Prelutsky has also weighed in on issues connected to race with his usual combination of insightfulness and sharp wit. Here he compares Mandela and MLK in a way that is impossible to sum up; it is, however, at least telling that his criticism of MLK is based on the premise that “the relations between blacks and whites in America not only haven’t improved since the late ’60s, they have become far worse,” which, given segregation laws and lynchings, might tell you something about what Prelutsky thinks is the proper way of treating black people. He certainly has a thing for stereotypes. (Apparently he thinks they are humorous.)

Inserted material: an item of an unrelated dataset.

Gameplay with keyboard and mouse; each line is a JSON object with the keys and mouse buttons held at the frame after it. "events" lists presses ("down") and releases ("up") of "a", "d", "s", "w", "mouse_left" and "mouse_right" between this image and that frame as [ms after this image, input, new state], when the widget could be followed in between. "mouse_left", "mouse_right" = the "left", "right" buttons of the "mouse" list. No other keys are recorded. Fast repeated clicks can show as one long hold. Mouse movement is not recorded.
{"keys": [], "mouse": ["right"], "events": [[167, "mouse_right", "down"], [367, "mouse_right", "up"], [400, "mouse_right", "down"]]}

Vehemently anti-science, Prelutsky is both (apparently) a creationist and (definitely) a global warming denialist. Science, as Prelutsky sees it, is a liberal conspiracy: “Liberals are always given to landing on the side of what they insist is science, whether the topic is Darwin’s theory of evolution versus intelligent design or man’s ability to control the weather. That’s because they believe that scientists are, like themselves, much smarter than other people,” says Prelutsky. As examples of the folly of science, Prelutsky then goes on to highlight the Piltdown Man, which scientists revealed was a hoax, and Pluto, “which for a long time, was regarded as one of the planets in our solar system. Then, without warning, Pluto woke up one morning to find it had been demoted to the status of a plutoid.” And, not least, the Brontosaurus, where “anthropologists mistakenly mixed up a few bones. What it was actually was something called an Apatosaurus.” It is not entirely clear what Prelutsky thinks his examples are supposed to illustrate, apart from the fact that science is a self-correcting enterprise, given that it is scientists, and not delusional wingnut bloggers, who discovers that corrections are needed and then go on to make them; it seems, though, that a guiding idea is the delusion that because scientists adjust their theories in the face of new evidence and better models, Prelutsky is correct when he rejects science for religious and political purposes. Apparently, this illustrates something about Obama, gay people (Prelutsky has problems with gay people) and leftwing professors.

Diagnosis: Ok, so he is ultimately a relatively minor figure, but he is awfully silly so we couldn’t help but describe him at some length here. Though ostensibly a “humorist” the way in which he is funny – he sort of is, if you can disregard the hate, rage, evil and stupid – is not the way he intends.